La línea temporal también resulta sospechosa. Satoshi Nakamoto estuvo activo entre 2008 y 2011, y luego desapareció de repente, mientras que Back no parece haber participado públicamente en discusiones sobre Bitcoin en ese período, pero tras 2011 entró rápidamente en la comunidad y se convirtió en un personaje central. Curiosamente, en 2015, durante la disputa por el tamaño de los bloques, un correo considerado como “el regreso de Satoshi” mostraba una postura y un tono muy alineados con las ideas de Back.

Sin embargo, Back rápidamente lo negó. Dijo que desde 1992 participaba en listas de correo cripto-punk, y que su volumen de publicaciones lo hacía más fácil de relacionar con temas de dinero electrónico. Afirmó que eso era solo un sesgo estadístico y que las demás evidencias eran pura coincidencia. También enfatizó que Satoshi necesitaba habilidades específicas para inventar Bitcoin, y que él y muchos otros en los intentos de diseño de la última década estaban “muy cerca” de la solución final, pero sin llegar realmente al núcleo.

Lo interesante es que, aunque Back no sabe quién es Satoshi, cree que mantener el anonimato beneficia a Bitcoin. Después de todo, Bitcoin va a reformar el sistema monetario, y en muchos países todavía está en un área gris o incluso ilegal, por lo que revelar su identidad en etapas tempranas podría acarrear riesgos enormes.

La comunidad reaccionó con mucha intensidad a esta investigación. Jameson Lopp, desarrollador principal de Bitcoin, dijo que es vergonzoso que se le haya puesto un gran blanco a Adam con pruebas tan débiles. El influencer cripto Todd enumeró varias refutaciones: Satoshi en realidad consultaba a Back en un tono natural, el código de Bitcoin está escrito en C++ y su estilo es completamente diferente al de Back, quien incluso ha expresado arrepentirse de no haber participado antes en la minería, y su filosofía se inclina más hacia el almacenamiento de valor que hacia los conceptos de dinero electrónico de los primeros días. Además, Back tiende a solicitar patentes, mientras que Satoshi optó por un código completamente abierto.

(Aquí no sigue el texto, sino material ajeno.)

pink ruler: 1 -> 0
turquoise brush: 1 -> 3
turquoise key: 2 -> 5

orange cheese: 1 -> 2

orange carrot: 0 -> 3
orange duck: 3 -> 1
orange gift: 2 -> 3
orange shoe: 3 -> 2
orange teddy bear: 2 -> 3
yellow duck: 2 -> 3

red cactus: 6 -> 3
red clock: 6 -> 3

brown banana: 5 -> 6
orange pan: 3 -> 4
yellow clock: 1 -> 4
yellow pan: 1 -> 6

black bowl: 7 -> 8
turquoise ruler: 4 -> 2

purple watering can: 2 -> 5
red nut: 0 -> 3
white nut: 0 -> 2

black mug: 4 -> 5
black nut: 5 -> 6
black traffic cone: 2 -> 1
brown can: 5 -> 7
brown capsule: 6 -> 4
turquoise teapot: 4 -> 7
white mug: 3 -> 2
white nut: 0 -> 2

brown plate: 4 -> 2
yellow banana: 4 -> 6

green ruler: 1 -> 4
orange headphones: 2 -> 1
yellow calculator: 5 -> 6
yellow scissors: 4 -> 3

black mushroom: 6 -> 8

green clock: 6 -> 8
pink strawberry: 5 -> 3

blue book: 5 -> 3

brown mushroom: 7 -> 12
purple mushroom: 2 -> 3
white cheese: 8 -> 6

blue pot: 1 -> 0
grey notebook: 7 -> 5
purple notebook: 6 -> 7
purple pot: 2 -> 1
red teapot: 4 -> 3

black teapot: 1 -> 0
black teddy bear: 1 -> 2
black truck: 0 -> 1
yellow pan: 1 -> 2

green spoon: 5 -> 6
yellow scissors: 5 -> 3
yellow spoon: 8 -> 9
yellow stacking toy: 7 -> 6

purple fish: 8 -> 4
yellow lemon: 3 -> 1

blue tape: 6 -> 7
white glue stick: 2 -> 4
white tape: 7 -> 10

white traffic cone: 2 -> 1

Hablando de esto, los escándalos sobre la identidad de Satoshi ya han ocurrido varias veces. En 2014, Newsweek identificó a Dorian Nakamoto, un físico japonés-estadounidense, pero fue desacreditado. En 2016, el científico informático australiano Craig Wright afirmó ser Satoshi y solicitó derechos de autor, pero un tribunal dictaminó que su declaración no era válida. En 2024, un documental de HBO centró la atención en Peter Todd, un desarrollador canadiense, quien también negó ser Satoshi. Ese mismo año, Stephen Mollah, de Reino Unido, también afirmó serlo, pero sin pruebas verificables.

Estos intentos suelen generar revuelo en el corto plazo, pero nunca logran resolver el misterio con evidencia concluyente. La única forma definitiva sigue siendo la firma con la clave privada. Con el tiempo, el anonimato de Satoshi se ha convertido en parte de la narrativa de Bitcoin. Hoy en día, la red de Bitcoin funciona desde hace años, y su valor se basa más en el consenso global que en la identidad del creador. Es probable que este enigma siga sin resolverse, ya que las 1.1 millones de BTC que posee Satoshi siguen siendo un factor que mueve el mercado.